For the first time in the history of poetry, a bard had compared the all-consuming obsessive love that blossoms between two souls with the consumption of the beautiful, virginal moon by the shadow of the eclipse, the demon Rahu. Here, unlike his earlier romantic works there was no talk of sentiments. Rahu's love is not the platonic love of friends or playmates.


Rahu's Love is the insatiable hunger of frustrated desire, pursuing the object of it's passion ,as dark as his own shadow self. The imagery that Rabindra used in this poem was not only crude and sordid, it was blatant to the point of mockery. Whether directed at his father and family or at Kadambari herself we will never know. But we have to be blind to not know that the poem was a counter assault in response to his forced marriage and separation from his beloved.


Through this poem Rabi the boy was asserting the end of his boyhood romanticism and tenderness that marked his poems. Gone was the shy boy whose poems spoke of platonic and universal love. Rahu's love, his declaration of his inner self was his war cry. Rahu's love, declares that it is the love that is all consuming, devoid of discipline and kindness towards the moon, the object of passion.  He declares that he will hang about her, his dark love a knot that will never be untied, his ruthless desire to consume her again and again in his shadow will be an iron chain fastened to her feet. Whether she likes him or not, there is no escape for her, for his shadow is her fate, her companion and soul mate since the beginning of time.
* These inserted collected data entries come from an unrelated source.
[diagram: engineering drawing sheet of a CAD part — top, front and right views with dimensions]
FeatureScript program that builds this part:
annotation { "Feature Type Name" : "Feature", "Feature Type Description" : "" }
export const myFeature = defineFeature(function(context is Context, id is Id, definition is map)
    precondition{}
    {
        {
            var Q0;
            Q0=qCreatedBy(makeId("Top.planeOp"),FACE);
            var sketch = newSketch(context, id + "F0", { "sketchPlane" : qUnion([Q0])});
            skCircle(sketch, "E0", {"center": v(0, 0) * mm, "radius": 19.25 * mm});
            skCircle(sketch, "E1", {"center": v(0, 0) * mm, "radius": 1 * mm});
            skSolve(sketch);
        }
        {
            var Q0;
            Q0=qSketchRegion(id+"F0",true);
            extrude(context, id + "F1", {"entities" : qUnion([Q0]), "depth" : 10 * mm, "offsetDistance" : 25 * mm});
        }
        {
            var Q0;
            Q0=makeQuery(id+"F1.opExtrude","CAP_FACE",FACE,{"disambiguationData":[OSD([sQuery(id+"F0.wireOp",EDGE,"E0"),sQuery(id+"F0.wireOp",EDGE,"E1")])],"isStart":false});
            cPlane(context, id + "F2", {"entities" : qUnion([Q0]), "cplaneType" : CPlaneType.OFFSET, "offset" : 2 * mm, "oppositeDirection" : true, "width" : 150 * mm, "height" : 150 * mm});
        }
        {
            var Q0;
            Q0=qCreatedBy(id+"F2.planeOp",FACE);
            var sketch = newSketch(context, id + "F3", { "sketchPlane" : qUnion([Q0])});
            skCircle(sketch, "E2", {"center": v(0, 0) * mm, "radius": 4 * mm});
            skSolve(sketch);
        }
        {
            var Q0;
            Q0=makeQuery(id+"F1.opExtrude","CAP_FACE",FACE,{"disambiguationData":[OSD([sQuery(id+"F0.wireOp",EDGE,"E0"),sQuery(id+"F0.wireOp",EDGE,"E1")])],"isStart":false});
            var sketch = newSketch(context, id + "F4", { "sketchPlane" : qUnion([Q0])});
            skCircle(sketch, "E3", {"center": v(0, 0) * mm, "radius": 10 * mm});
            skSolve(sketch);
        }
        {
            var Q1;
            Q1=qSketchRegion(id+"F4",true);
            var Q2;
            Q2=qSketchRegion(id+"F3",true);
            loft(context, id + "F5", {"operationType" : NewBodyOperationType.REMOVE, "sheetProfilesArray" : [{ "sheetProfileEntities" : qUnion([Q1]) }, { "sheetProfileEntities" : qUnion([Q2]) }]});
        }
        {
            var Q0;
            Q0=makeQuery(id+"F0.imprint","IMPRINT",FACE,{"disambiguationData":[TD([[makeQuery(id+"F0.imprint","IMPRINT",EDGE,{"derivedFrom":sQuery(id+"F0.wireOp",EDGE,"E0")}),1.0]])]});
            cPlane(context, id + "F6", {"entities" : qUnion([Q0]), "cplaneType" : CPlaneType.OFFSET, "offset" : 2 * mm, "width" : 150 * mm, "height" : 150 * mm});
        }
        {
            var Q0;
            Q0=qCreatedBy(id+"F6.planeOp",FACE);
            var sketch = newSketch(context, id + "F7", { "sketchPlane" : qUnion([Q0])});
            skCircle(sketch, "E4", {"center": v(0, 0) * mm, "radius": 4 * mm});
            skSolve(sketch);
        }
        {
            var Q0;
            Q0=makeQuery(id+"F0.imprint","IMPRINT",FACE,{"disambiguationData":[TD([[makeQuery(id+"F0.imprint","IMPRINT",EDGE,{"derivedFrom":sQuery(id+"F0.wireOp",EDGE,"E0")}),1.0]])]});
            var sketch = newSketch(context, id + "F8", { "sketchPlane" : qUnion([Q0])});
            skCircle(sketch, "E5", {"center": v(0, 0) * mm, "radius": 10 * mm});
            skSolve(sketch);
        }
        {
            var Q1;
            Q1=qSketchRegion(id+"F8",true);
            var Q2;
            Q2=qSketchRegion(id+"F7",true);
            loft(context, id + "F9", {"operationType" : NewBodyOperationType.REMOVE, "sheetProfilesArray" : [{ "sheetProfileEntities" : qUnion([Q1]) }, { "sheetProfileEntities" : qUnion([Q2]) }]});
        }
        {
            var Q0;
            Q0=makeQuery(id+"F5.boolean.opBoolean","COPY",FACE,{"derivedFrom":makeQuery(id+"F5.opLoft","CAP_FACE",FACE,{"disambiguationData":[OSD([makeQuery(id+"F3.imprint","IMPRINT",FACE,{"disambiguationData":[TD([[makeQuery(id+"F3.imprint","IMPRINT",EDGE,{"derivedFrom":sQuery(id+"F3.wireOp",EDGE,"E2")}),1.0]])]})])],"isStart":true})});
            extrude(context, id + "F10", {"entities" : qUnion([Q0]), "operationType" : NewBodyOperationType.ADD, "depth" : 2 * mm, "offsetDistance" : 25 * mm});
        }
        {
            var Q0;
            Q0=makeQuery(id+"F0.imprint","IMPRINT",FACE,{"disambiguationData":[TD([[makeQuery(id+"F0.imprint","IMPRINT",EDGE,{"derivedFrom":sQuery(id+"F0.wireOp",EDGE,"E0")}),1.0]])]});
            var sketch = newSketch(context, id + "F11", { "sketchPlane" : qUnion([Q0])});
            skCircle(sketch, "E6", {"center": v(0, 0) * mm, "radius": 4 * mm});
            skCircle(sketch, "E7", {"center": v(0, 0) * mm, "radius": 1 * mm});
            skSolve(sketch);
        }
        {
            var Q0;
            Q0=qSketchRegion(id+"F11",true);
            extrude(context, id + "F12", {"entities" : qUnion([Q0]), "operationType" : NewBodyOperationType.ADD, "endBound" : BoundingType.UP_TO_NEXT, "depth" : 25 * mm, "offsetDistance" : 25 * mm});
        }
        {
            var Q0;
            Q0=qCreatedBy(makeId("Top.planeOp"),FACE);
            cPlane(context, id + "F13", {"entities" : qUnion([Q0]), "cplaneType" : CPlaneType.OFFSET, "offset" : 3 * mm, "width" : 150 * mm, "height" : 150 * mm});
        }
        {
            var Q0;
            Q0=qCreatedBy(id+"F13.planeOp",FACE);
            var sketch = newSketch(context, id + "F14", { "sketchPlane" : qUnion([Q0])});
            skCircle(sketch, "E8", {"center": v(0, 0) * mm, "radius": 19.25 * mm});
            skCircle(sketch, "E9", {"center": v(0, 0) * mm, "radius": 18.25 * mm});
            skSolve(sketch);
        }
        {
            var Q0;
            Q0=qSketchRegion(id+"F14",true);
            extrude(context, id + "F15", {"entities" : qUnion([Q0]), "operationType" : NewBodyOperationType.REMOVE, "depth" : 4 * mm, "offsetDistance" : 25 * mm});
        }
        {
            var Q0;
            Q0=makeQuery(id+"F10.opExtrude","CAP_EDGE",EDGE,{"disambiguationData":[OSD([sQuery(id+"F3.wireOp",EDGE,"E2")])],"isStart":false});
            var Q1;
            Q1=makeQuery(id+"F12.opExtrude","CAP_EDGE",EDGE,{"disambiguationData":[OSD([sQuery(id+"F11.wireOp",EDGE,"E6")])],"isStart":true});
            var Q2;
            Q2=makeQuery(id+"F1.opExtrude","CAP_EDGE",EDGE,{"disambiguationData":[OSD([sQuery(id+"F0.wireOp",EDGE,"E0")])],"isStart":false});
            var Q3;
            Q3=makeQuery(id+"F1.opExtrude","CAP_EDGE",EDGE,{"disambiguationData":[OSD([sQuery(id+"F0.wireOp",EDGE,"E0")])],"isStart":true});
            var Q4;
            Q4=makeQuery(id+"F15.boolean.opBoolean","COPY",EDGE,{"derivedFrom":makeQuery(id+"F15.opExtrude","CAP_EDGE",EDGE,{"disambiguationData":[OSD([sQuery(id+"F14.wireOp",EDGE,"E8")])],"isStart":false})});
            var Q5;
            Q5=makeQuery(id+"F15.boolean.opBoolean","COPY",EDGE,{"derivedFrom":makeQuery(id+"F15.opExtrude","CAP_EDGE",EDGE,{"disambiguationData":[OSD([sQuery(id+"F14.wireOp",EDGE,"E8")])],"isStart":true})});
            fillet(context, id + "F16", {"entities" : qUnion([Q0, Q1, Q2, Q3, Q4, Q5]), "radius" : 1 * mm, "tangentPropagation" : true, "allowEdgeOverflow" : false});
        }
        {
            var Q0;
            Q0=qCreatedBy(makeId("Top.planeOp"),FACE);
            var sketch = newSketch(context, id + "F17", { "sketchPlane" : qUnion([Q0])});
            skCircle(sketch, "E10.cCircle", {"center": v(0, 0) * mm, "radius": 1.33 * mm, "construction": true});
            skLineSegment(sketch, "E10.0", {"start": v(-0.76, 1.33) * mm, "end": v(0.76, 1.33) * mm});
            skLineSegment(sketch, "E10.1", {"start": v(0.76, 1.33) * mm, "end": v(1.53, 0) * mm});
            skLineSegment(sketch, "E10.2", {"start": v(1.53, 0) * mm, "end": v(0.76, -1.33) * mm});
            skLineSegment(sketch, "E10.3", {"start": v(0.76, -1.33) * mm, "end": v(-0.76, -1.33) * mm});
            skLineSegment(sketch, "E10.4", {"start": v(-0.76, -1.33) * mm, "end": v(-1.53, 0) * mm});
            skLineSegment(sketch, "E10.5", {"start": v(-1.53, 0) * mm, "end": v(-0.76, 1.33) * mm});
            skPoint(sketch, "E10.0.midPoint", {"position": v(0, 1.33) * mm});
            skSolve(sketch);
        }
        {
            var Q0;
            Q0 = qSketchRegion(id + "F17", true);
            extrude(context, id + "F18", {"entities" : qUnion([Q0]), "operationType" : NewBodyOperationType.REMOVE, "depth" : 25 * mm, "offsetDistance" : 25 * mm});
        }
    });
Hekate, the moon goddess however would have the last say over the love of the Demon, she wouldn't be the prisoner of his desire. She would change her fate. She would end her inner conflict between love and family honour on her own terms, leaving Rahu, Bhanu Simha, Rabi and Ravindra, all composites of her  soulmate in an agony worse than death.







Two months after the publication of Rahur Prem, Jorasanko manor was shaken to it's core when it's young, beautiful 25 year old daughter-in-law took her own life through an opium overdose and Rabindra's criticism of his family business as Death Trade became the greatest irony of his life.